Comme le ministre table sur environ 2 000 classes dédoublées à la rentrée 2017, cela concernerait à peu près la moitié des PDMQC qui seraient affectés en CP à moins que les autorités locales trouvent d’autres solutions. Les autres pourraient suivre à la rentrée suivante. Le discours ministériel semble donc moins rassurant qu’il y a quelques jours.

Décision définitive sur les rythmes en 2018

Les municipalités qui le souhaiteront " pourront, si elles sont prêtes, à la rentrée prochaine changer leur dispositif avec le soutien des institutions de l’Éducation nationale", a déclaré le ministre, selon l’AFP, le 26 mai. Cela prendrait la forme d’expérimentations avant un texte plus global en 2018.

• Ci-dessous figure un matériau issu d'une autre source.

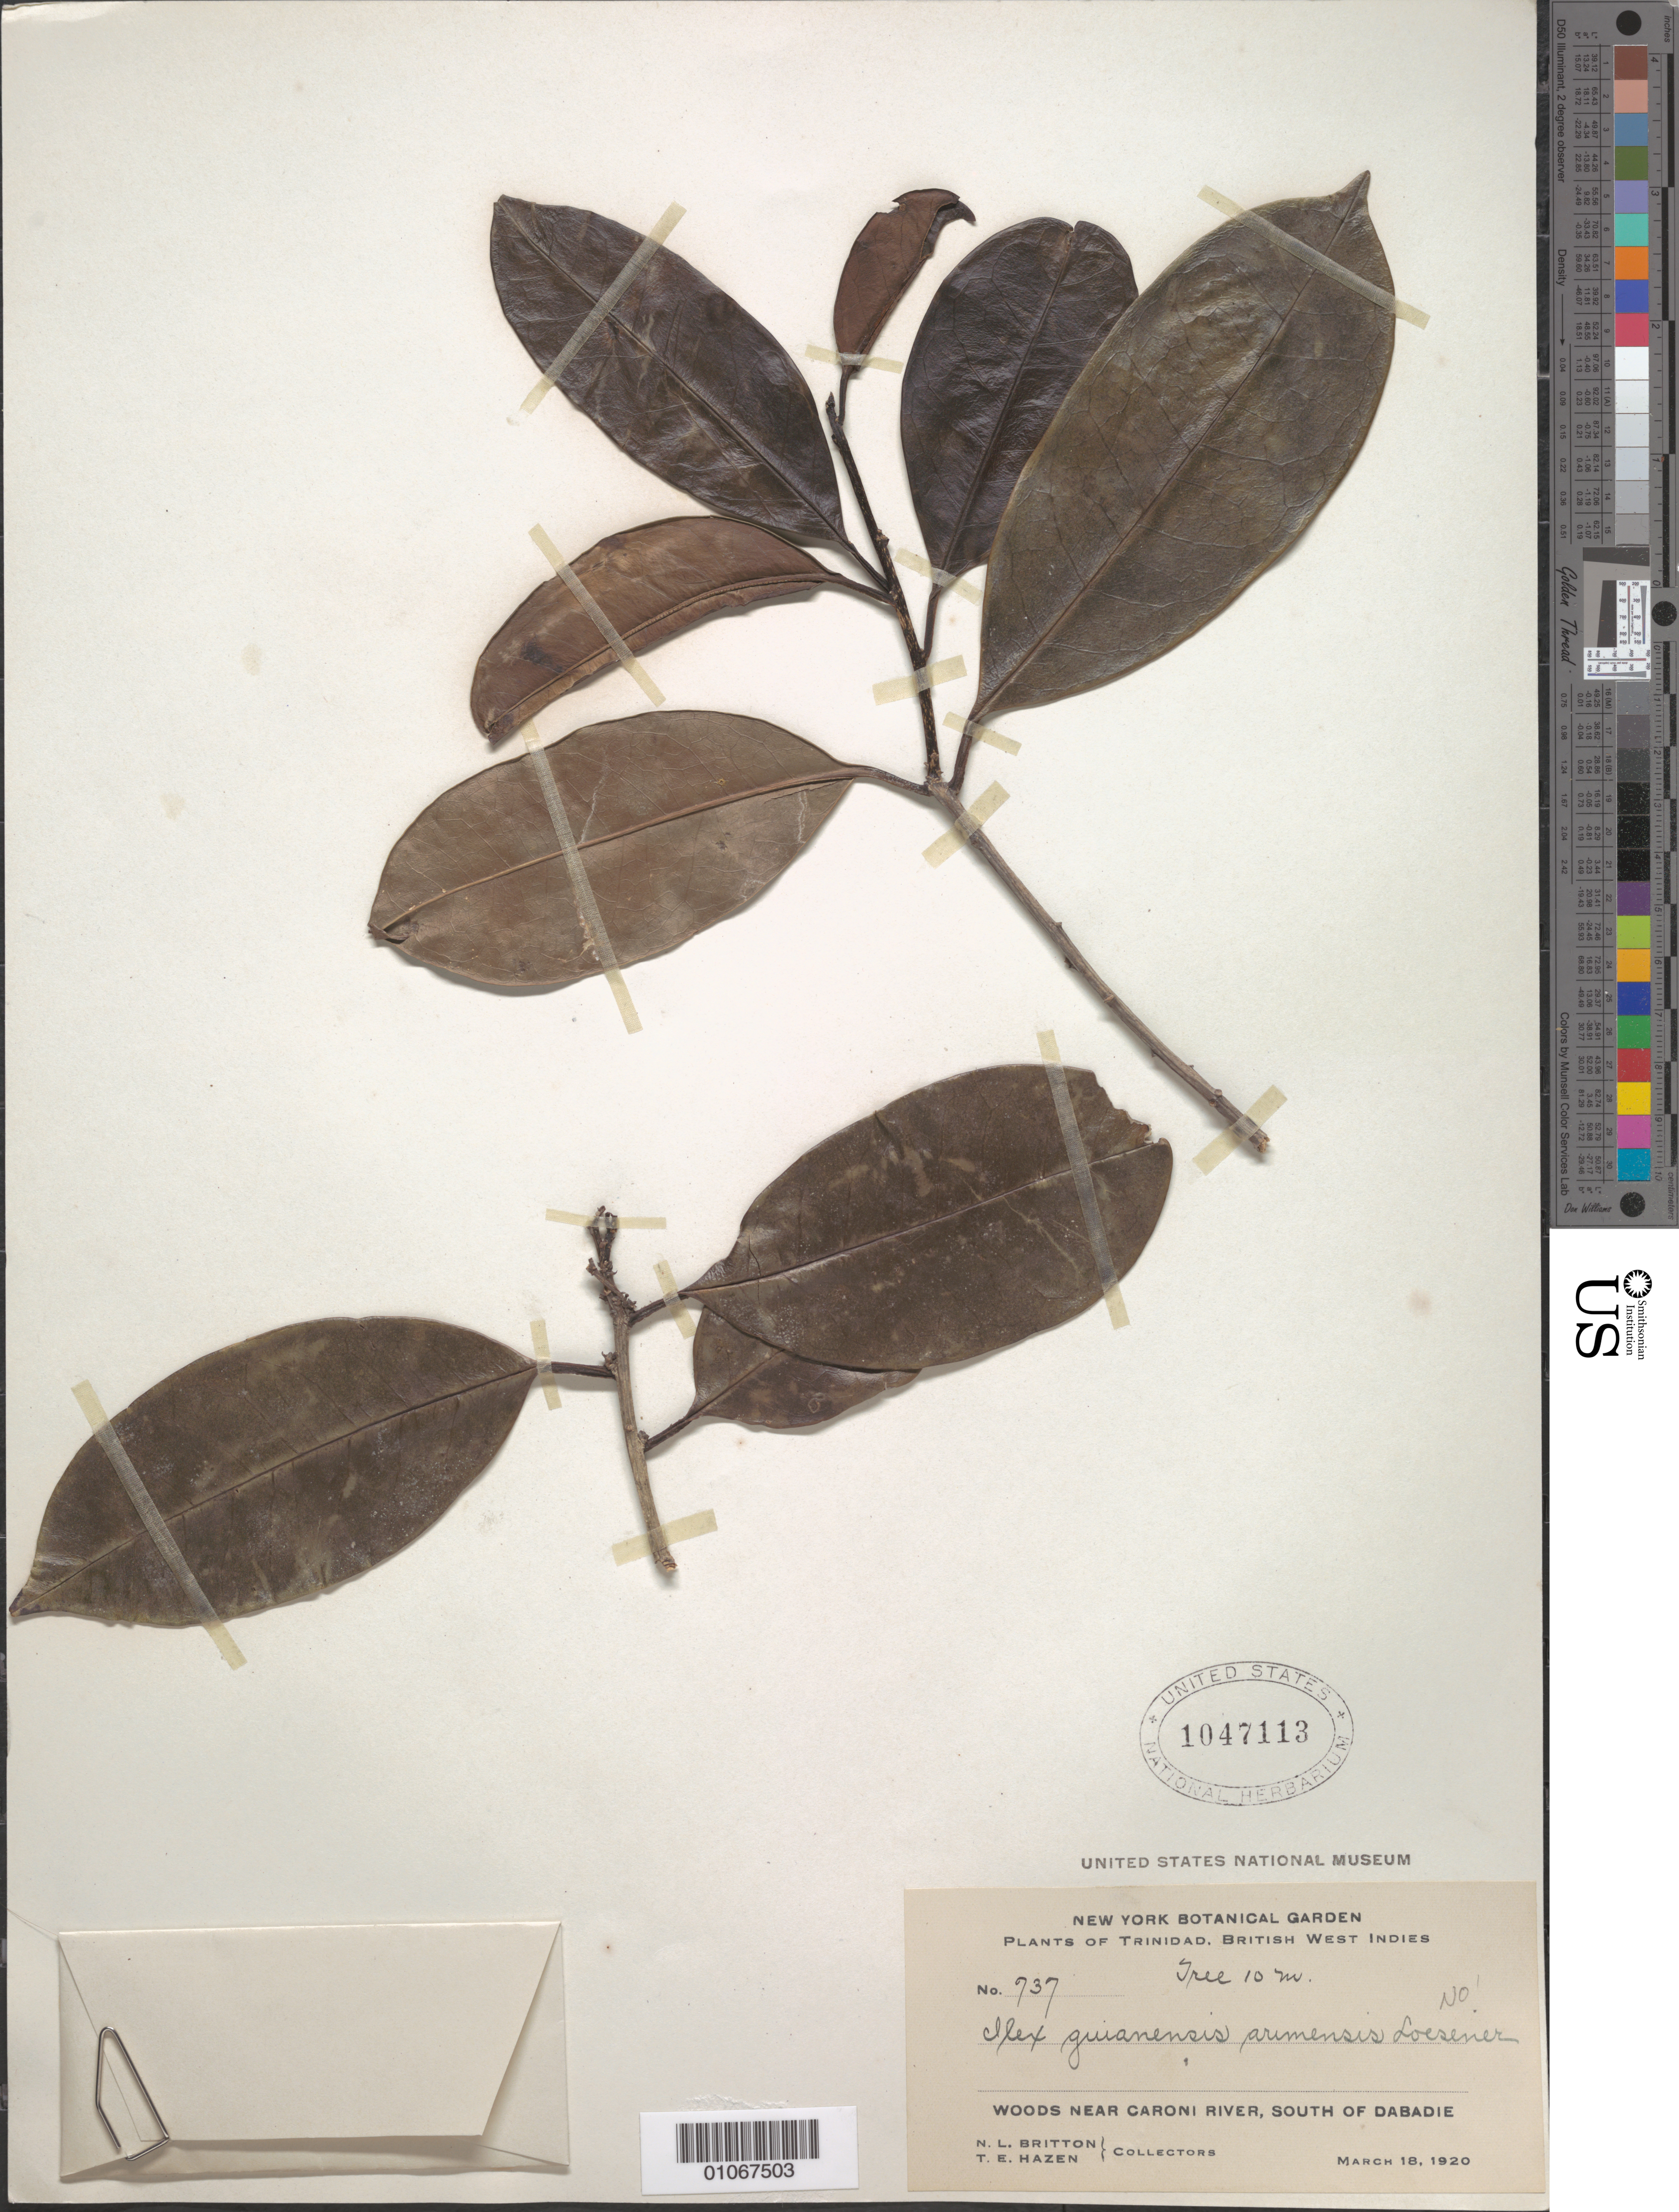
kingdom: Plantae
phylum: Tracheophyta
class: Magnoliopsida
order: Aquifoliales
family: Aquifoliaceae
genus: Ilex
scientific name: Ilex guianensis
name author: (Aubl.) Kuntze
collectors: N. Britton & T. E. Hazen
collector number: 737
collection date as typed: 18 Mar 1920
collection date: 1920-03-18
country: Trinidad and Tobago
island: Trinidad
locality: Woods near caroni river, South of Dabadie.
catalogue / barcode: US 1047113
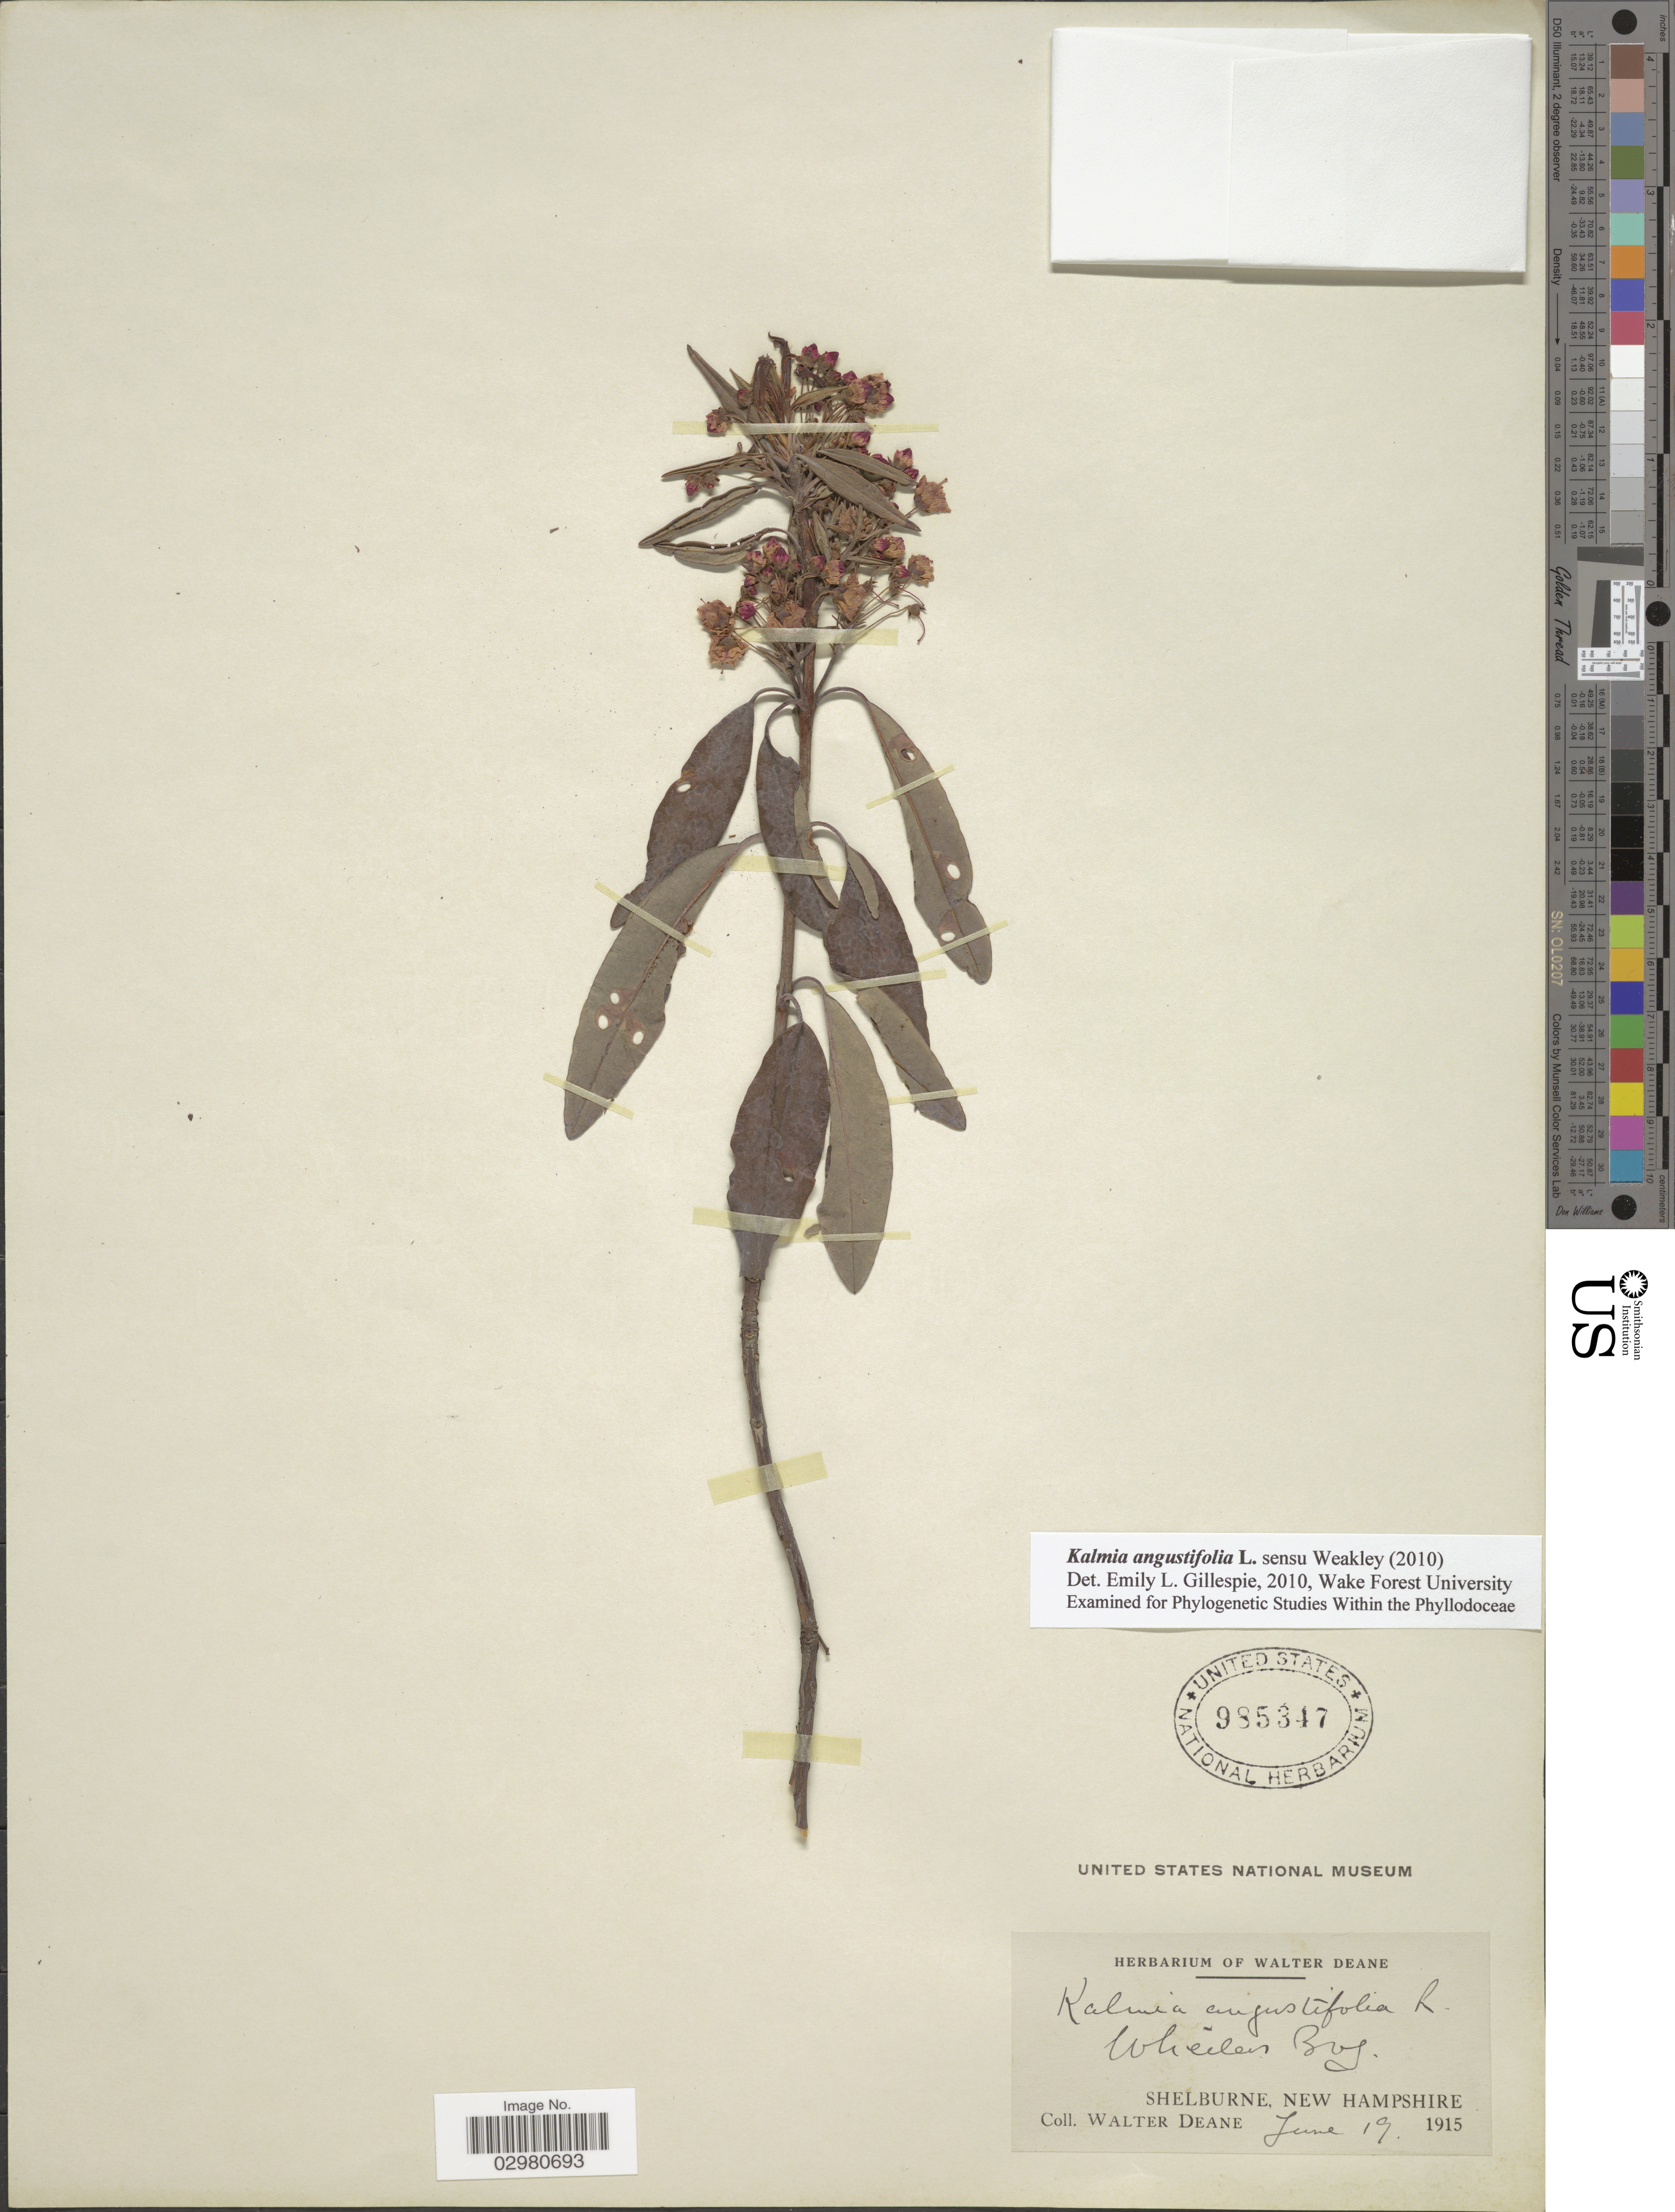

Sur les rythmes, "on a un point d’accord", rappelle Francette Popineau, "rien ne prouve les bienfaits de la semaine de 4 jours ou de 4 jours et demi. Tout dépend de l’organisation de la semaine". "On a demandé que la décision de faire de nouveaux rythmes ne soit pas donnée aux seuls maires. Il nous a dit que la question repose sur les acteurs locaux et que certaines municipalités seront en capacité d’’expérimenter dès la rentrée 2017 de nouveaux rythmes. Sur cette question, la vraie décision devrait avoir lieu pour la rentrée 2018. Le ministre devrait publier un texte très rapidement.

Ajustement prévisible des programmes

Enfin, le ministre a été plus précis sur les programmes de français et d’histoire. "L’apprentissage du français repose sur le vocabulaire et la grammaire. La progression de l’élève doit se faire selon un programme, clair, explicite et structuré". En histoire, le ministre veut que l’on avance "de façon structurée et explicite : aller du simple au complexe. Il est normal de déployer une chronologie narrative", reprenant au passage l’accusation de l’absence de chronologie dans les programmes d’histoire. Ce qui est faux. Pour le ministre Blanquer, "Le pédagogisme doit désormais relever du monde d’hier".

Des propos qui renvoient aux sinistres années De Robien et qui n’offrent aucune perspective sérieuse pour la formation des maîtres et la transformation de l’école.